[Transcribed page contents]
+ + + + + + +
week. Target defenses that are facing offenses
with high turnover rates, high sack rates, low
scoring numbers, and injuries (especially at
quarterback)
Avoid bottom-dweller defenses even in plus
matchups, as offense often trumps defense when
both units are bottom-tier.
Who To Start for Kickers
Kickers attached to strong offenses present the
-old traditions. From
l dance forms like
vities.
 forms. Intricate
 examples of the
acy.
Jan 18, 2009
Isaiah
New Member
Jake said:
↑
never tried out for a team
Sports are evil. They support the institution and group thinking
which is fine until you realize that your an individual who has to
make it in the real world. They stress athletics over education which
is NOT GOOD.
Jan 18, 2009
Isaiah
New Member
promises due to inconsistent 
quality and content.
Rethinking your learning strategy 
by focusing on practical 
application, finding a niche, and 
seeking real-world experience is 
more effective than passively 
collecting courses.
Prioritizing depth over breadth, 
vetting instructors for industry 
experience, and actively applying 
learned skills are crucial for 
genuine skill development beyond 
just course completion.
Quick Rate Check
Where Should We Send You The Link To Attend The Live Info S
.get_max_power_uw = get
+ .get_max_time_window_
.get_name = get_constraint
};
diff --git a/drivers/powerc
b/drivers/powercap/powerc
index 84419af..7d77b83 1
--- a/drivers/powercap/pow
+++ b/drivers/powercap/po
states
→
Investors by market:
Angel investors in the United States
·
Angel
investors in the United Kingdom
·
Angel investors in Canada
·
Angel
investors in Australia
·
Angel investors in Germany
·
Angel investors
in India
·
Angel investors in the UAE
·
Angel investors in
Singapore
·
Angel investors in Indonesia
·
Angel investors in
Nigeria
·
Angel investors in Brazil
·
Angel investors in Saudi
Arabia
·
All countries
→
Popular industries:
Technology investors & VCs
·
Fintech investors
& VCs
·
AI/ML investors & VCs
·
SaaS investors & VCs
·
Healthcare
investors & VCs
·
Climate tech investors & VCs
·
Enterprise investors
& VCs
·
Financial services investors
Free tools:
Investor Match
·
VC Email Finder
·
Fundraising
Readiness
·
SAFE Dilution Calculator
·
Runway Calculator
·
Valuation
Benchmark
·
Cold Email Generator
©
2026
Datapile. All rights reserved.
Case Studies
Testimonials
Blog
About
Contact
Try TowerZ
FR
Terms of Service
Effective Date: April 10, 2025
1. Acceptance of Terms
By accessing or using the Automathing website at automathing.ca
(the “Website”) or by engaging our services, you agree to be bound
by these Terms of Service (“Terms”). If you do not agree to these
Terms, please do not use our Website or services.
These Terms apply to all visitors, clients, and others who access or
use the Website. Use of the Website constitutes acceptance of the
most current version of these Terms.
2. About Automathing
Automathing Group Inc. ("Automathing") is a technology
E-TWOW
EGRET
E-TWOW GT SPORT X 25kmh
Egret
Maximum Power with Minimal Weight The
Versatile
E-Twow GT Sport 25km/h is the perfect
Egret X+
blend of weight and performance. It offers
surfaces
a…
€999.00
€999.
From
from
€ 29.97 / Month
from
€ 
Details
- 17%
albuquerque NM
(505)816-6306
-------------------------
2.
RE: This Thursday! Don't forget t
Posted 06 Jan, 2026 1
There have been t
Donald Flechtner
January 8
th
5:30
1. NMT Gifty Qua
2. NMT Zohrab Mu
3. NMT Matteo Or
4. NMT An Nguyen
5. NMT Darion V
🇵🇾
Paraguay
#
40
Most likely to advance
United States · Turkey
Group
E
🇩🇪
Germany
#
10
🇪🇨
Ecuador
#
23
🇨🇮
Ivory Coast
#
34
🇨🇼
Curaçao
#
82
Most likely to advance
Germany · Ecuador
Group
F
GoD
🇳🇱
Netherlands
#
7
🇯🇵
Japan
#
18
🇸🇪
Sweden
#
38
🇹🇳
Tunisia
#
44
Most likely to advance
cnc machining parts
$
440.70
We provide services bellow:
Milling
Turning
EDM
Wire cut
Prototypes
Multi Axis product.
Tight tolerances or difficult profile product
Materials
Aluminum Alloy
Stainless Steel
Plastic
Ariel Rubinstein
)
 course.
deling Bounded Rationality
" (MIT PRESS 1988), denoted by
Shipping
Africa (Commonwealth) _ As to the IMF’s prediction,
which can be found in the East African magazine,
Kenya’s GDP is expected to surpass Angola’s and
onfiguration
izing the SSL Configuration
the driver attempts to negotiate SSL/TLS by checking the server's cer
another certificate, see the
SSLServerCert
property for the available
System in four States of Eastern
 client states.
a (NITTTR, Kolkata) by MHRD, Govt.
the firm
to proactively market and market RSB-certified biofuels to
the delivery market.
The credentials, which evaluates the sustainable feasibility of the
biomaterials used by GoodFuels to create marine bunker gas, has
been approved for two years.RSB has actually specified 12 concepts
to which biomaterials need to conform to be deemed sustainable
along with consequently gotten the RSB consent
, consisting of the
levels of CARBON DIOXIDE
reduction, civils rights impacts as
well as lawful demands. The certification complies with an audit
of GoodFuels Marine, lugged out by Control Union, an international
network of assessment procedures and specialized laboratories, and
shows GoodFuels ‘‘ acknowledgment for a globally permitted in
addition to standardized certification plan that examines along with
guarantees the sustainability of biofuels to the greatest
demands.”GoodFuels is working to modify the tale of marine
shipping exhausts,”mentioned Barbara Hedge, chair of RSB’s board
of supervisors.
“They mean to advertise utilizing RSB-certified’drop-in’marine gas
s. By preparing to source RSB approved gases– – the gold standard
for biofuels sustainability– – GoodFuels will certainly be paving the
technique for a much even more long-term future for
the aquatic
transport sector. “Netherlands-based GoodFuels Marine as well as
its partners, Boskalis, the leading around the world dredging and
+ + + + + + +
▸ **What is being asked**
Repeat only the lines above, from the first line of the entries through the line that contains "examples of the", including both ends.

▸ **Solution**
week. Target defenses that are facing offenses
with high turnover rates, high sack rates, low
scoring numbers, and injuries (especially at
quarterback)
Avoid bottom-dweller defenses even in plus
matchups, as offense often trumps defense when
both units are bottom-tier.
Who To Start for Kickers
Kickers attached to strong offenses present the
-old traditions. From
l dance forms like
vities.
 forms. Intricate
 examples of the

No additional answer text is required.